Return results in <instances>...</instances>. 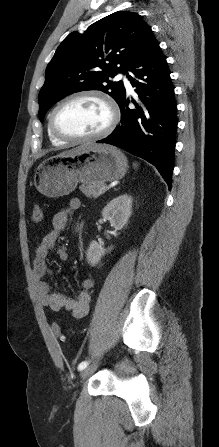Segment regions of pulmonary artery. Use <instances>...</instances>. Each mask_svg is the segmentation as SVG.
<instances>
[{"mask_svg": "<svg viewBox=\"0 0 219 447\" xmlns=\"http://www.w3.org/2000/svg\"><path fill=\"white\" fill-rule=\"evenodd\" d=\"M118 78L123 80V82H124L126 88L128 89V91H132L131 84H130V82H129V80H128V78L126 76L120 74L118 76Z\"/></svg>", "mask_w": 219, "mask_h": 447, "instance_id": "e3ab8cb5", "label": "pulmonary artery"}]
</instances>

...

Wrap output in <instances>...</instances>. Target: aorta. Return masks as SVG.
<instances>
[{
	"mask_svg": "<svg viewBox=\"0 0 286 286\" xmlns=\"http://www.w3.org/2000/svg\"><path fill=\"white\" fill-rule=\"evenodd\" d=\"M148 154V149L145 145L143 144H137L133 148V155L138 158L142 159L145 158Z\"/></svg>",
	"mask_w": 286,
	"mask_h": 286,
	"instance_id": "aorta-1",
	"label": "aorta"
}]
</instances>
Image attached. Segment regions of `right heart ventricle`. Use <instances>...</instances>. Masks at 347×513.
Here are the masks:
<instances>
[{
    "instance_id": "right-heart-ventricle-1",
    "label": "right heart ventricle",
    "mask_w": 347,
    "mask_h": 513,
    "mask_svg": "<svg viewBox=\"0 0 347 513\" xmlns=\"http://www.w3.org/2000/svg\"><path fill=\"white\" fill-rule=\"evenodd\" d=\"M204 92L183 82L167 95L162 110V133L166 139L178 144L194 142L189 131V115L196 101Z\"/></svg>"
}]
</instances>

Requirement = Gather every line of the data above that contains the string "heart" and copy each one in full.

Exercise output =
Image attached. Segment regions of `right heart ventricle`. Use <instances>...</instances>. Masks at 347×513.
    "instance_id": "right-heart-ventricle-1",
    "label": "right heart ventricle",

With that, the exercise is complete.